Friday, May 18, 2018

Science Fiction gets up to speed

kw: book reviews, science fiction, anthologies, victorian era, collections

I grew up reading Victorian-era science fiction and semi-fantastic fiction. Tales by Jules Verne, Arthur Conan Doyle, Edgar Rice Burroughs, Edgar Allan Poe, H.G. Wells, Rudyard Kipling and others of the era filled my imagination. Upon reading Frankenstein Dreams: A Connoisseur's Collection of Victorian Science Fiction, edited by Michael Sims, I find myself amused at my reaction to language that now seems stilted and wordy. Such writing was the magic carpet of my imagination in my pre-teens and teens.

This nGram chart shows a trend that explains much of it:

From Project Gutenberg I downloaded the text to Twenty Thousand Leagues Under the Sea, by Jules Verne. About 0.73% of the words are "which" (~770/106,000). His style of writing (or the English translation thereof) was entirely typical of the first half of the 1800's.

In the early 1900's Ernest Hemingway went on a "which hunt" in his writing, practically eliminated coordinating clauses, and transformed English language style. The Old Man and the Sea, ¼ as long as 20,000 Leagues, contains just 13 instances of "which", or 0.05%. As the chart shows, most writers of the late Twentieth Century, though their writing is briefer than Victorian-era writing, still use "which" about five times as much as Hemingway did.

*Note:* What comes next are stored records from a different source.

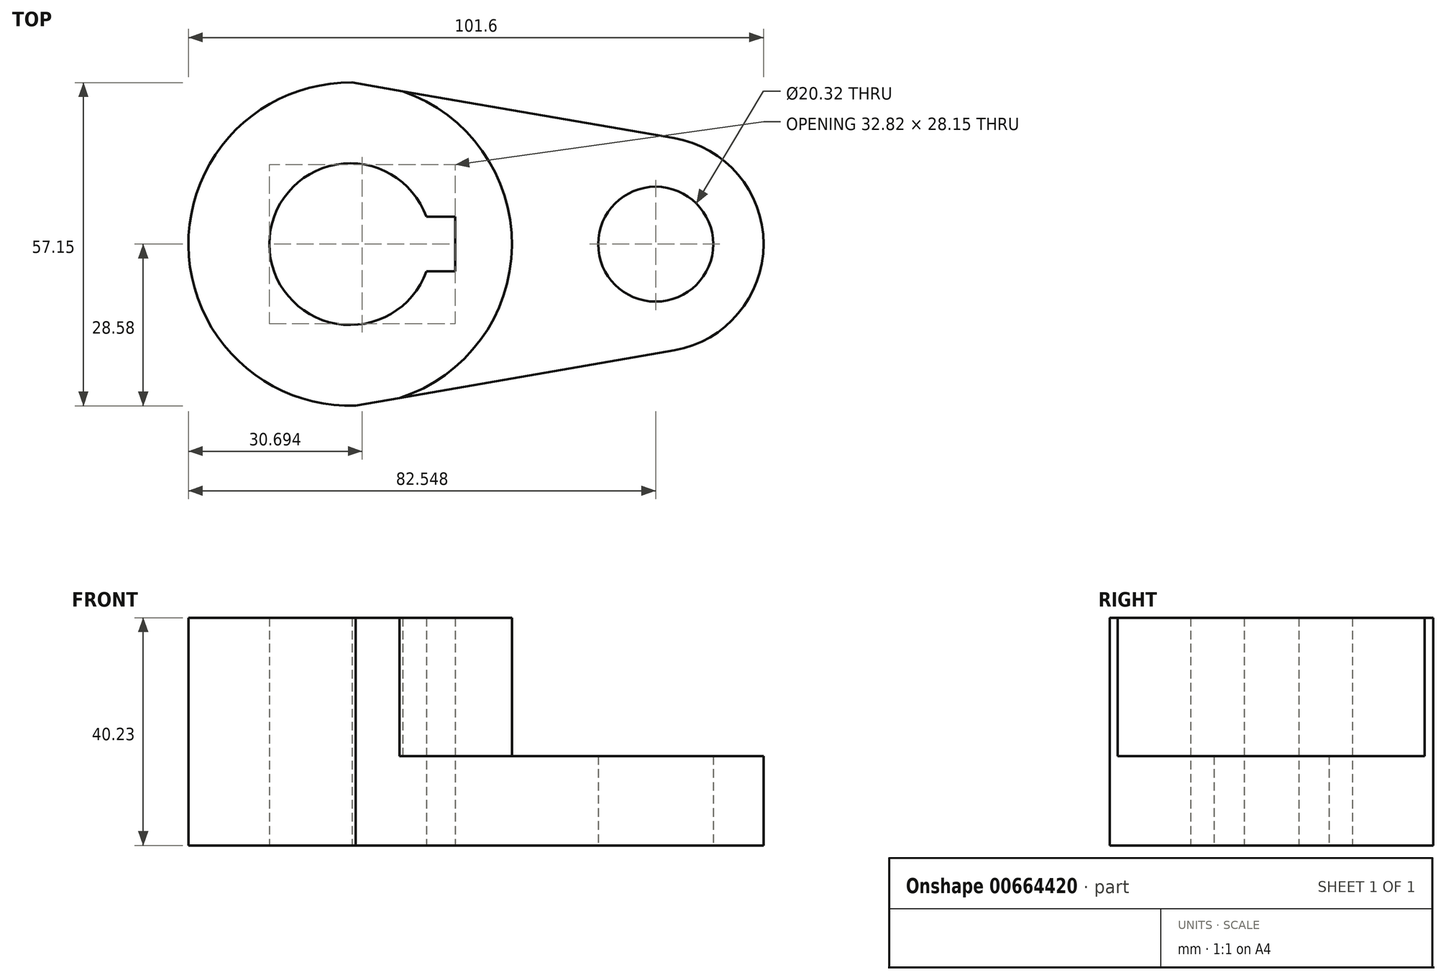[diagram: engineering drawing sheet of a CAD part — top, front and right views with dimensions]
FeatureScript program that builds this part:
annotation { "Feature Type Name" : "Feature", "Feature Type Description" : "" }
export const myFeature = defineFeature(function(context is Context, id is Id, definition is map)
    precondition{}
    {
        {
            var Q0;
            Q0=qCreatedBy(makeId("Top.planeOp"),FACE);
            var sketch = newSketch(context, id + "F0", { "sketchPlane" : qUnion([Q0])});
            skLineSegment(sketch, "E0", {"start": v(-24.64, 0) * mm, "end": v(29.34, 0) * mm});
            skCircle(sketch, "E1", {"center": v(-24.64, 0) * mm, "radius": 14.29 * mm});
            skCircle(sketch, "E2", {"center": v(29.34, 0) * mm, "radius": 10.16 * mm});
            skCircle(sketch, "E3", {"center": v(-24.64, 0) * mm, "radius": 28.58 * mm});
            skCircle(sketch, "E4", {"center": v(29.34, 0) * mm, "radius": 19.05 * mm});
            skLineSegment(sketch, "E5", {"start": v(-24.31, 28.57) * mm, "end": v(32.57, 18.77) * mm});
            skLineSegment(sketch, "E6", {"start": v(-23.67, -28.56) * mm, "end": v(32.6, -18.77) * mm});
            skLineSegment(sketch, "E7", {"start": v(-38.92, 0) * mm, "end": v(-6.1, 0) * mm});
            skLineSegment(sketch, "E8", {"start": v(-6.1, 0) * mm, "end": v(-6.1, 4.83) * mm});
            skLineSegment(sketch, "E9", {"start": v(-6.1, 4.83) * mm, "end": v(-6.1, -4.83) * mm});
            skLineSegment(sketch, "E10", {"start": v(-6.1, -4.83) * mm, "end": v(-11.19, -4.83) * mm});
            skLineSegment(sketch, "E11", {"start": v(-6.1, 4.83) * mm, "end": v(-11.19, 4.83) * mm});
            skSolve(sketch);
        }
        {
            var Q0;
            {var subQ0=sQuery(id+"F0.wireOp",EDGE,"E5");var subQ1=sQuery(id+"F0.wireOp",EDGE,"E3");var subQ2=makeQuery(id+"F0.imprint","INTERSECT",VERTEX,{"disambiguationData":[OD(0.0)],"derivedFrom":[subQ1,subQ0]});Q0=makeQuery(id+"F0.imprint","IMPRINT",FACE,{"disambiguationData":[TD([[makeQuery(id+"F0.imprint","IMPRINT",EDGE,{"disambiguationData":[TD([[subQ2,1.0]])],"derivedFrom":subQ1}),1.0]])]});}
            var Q1;
            {var subQ0=sQuery(id+"F0.wireOp",EDGE,"E6");var subQ1=sQuery(id+"F0.wireOp",EDGE,"E3");var subQ2=makeQuery(id+"F0.imprint","INTERSECT",VERTEX,{"disambiguationData":[OD(0.0)],"derivedFrom":[subQ1,subQ0]});Q1=makeQuery(id+"F0.imprint","IMPRINT",FACE,{"disambiguationData":[TD([[makeQuery(id+"F0.imprint","IMPRINT",EDGE,{"disambiguationData":[TD([[subQ2,-1.0]])],"derivedFrom":subQ1}),1.0]])]});}
            var Q2;
            Q2=makeQuery(id+"F0.imprint","IMPRINT",FACE,{"disambiguationData":[TD([[makeQuery(id+"F0.imprint","IMPRINT",EDGE,{"derivedFrom":sQuery(id+"F0.wireOp",EDGE,"E1")}),-1.0]])]});
            extrude(context, id + "F1", {"entities" : qUnion([Q0, Q1, Q2]), "depth" : 40.23 * mm, "offsetDistance" : 25.4 * mm});
        }
        {
            var Q0;
            {var subQ0=sQuery(id+"F0.wireOp",EDGE,"E3");var subQ1=sQuery(id+"F0.wireOp",EDGE,"E0");var subQ2=makeQuery(id+"F0.imprint","INTERSECT",VERTEX,{"derivedFrom":[subQ1,subQ0]});Q0=makeQuery(id+"F0.imprint","IMPRINT",FACE,{"disambiguationData":[TD([[makeQuery(id+"F0.imprint","IMPRINT",EDGE,{"disambiguationData":[TD([[subQ2,-1.0]])],"derivedFrom":subQ1}),-1.0]])]});}
            var Q1;
            {var subQ0=sQuery(id+"F0.wireOp",EDGE,"E3");var subQ1=sQuery(id+"F0.wireOp",EDGE,"E0");var subQ2=makeQuery(id+"F0.imprint","INTERSECT",VERTEX,{"derivedFrom":[subQ1,subQ0]});Q1=makeQuery(id+"F0.imprint","IMPRINT",FACE,{"disambiguationData":[TD([[makeQuery(id+"F0.imprint","IMPRINT",EDGE,{"disambiguationData":[TD([[subQ2,-1.0]])],"derivedFrom":subQ1}),1.0]])]});}
            var Q2;
            Q2=makeQuery(id+"F0.imprint","IMPRINT",FACE,{"disambiguationData":[TD([[makeQuery(id+"F0.imprint","IMPRINT",EDGE,{"derivedFrom":sQuery(id+"F0.wireOp",EDGE,"E2")}),-1.0]])]});
            extrude(context, id + "F2", {"entities" : qUnion([Q0, Q1, Q2]), "operationType" : NewBodyOperationType.ADD, "depth" : 15.77 * mm, "offsetDistance" : 25.4 * mm});
        }
    });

Syntax and style aside, when the ideas are compelling, I am still drawn along, and thoroughly enjoy the story. The book introduced me to a dozen writers of the era that I hadn't heard of before. I find a few just too boring, but Grant Allen ("The Thames Valley Catastrophe") and E. Nesbit ("The Five Senses"), in particular, produced compelling writing to clothe their unique ideas.

The collection shows the roots of the several sub-genres of science fiction. Mary Shelley's Frankenstein, or the Modern Prometheus was not the first tale of scientific hubris and its penalty, but it is easily the keystone of the genre. By the way, I suspect nearly everyone has seen the Hollywood version of Frankenstein, with a nearly mute, grunting "monster", but how many know that most of the book is written as the narrative of the creature to its creator, Victor Frankenstein? Similarly, while early movies about Tarzan have Johnny Weismuller saying little more than "Me Tarzan, you Jane", the Tarzan of the book (Lord Greystoke) was a very literate, multi-lingual sophisticate. But that's the trouble with early fiction. The narrators and characters are wordy and even erudite, and if scriptwriters put in all the authors' dialogue, a typical Tarzan flick would last 4-5 hours.